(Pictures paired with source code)
»»

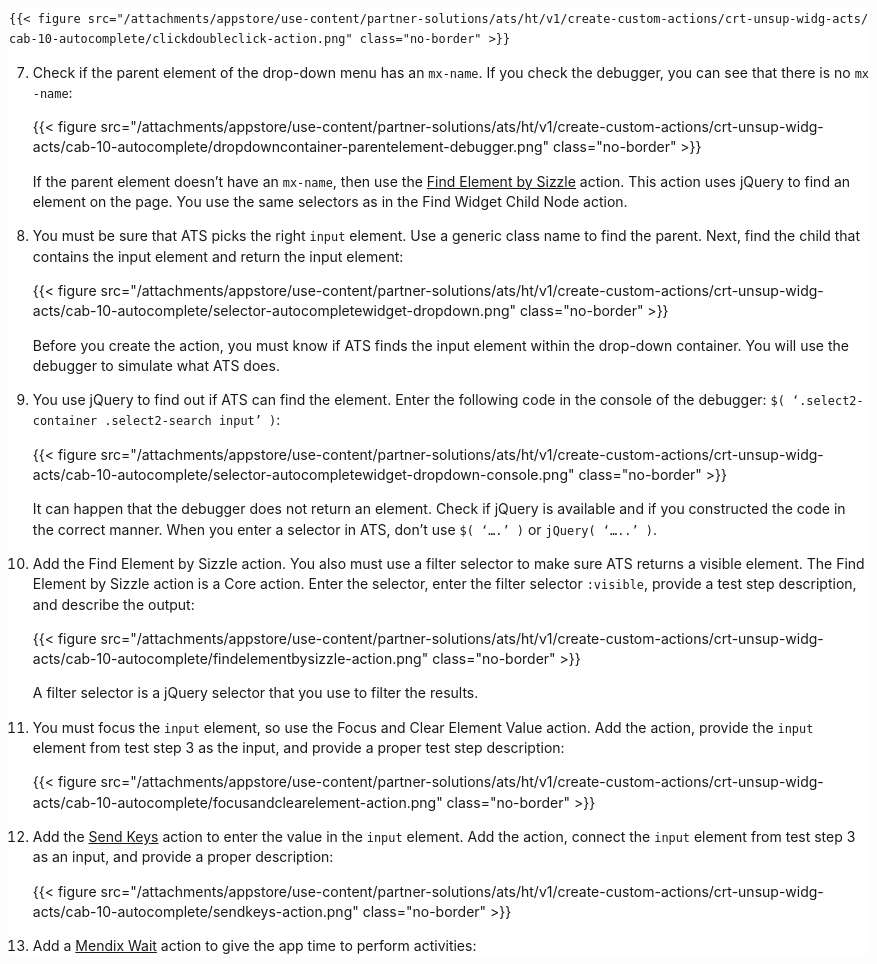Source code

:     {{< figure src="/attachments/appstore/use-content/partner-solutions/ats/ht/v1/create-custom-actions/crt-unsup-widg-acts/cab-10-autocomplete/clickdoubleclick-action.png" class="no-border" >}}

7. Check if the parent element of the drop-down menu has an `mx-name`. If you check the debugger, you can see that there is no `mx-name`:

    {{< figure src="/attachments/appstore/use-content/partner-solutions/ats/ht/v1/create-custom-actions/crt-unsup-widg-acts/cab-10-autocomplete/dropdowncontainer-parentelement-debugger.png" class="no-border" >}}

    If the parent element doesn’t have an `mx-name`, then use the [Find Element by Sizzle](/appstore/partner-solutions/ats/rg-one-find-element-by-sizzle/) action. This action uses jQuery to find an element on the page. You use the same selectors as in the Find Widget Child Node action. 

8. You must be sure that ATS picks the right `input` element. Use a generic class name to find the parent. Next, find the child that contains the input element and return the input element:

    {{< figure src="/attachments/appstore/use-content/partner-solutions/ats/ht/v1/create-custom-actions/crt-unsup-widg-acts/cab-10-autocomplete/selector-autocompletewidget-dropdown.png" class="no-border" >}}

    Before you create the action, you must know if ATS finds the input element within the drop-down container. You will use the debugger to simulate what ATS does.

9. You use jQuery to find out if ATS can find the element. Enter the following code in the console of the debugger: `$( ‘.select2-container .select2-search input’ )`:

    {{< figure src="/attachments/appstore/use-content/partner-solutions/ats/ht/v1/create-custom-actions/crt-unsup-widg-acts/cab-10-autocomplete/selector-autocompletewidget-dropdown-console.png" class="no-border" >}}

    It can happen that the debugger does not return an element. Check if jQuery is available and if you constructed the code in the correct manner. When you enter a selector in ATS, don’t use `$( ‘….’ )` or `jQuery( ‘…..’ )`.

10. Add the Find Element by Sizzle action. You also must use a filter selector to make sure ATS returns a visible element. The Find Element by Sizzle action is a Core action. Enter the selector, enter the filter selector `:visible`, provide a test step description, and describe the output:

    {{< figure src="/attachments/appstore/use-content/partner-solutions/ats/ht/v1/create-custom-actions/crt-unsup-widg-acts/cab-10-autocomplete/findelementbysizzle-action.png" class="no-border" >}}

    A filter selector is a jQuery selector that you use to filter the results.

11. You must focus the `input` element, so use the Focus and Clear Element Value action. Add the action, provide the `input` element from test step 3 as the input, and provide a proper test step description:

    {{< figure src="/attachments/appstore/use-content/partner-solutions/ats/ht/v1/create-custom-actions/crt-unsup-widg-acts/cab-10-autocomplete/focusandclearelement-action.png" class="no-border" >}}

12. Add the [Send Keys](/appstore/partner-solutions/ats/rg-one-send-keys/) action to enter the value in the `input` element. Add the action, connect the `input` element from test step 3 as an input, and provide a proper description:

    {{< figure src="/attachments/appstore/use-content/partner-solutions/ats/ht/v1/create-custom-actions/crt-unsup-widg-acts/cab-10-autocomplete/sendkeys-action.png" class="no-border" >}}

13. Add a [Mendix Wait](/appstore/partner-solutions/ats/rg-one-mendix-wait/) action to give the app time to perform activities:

««

Work to be completed
Your response should be the lines of the entries above that include the string "name".

Answer box
7. Check if the parent element of the drop-down menu has an `mx-name`. If you check the debugger, you can see that there is no `mx-name`:
    If the parent element doesn’t have an `mx-name`, then use the [Find Element by Sizzle](/appstore/partner-solutions/ats/rg-one-find-element-by-sizzle/) action. This action uses jQuery to find an element on the page. You use the same selectors as in the Find Widget Child Node action. 
8. You must be sure that ATS picks the right `input` element. Use a generic class name to find the parent. Next, find the child that contains the input element and return the input element:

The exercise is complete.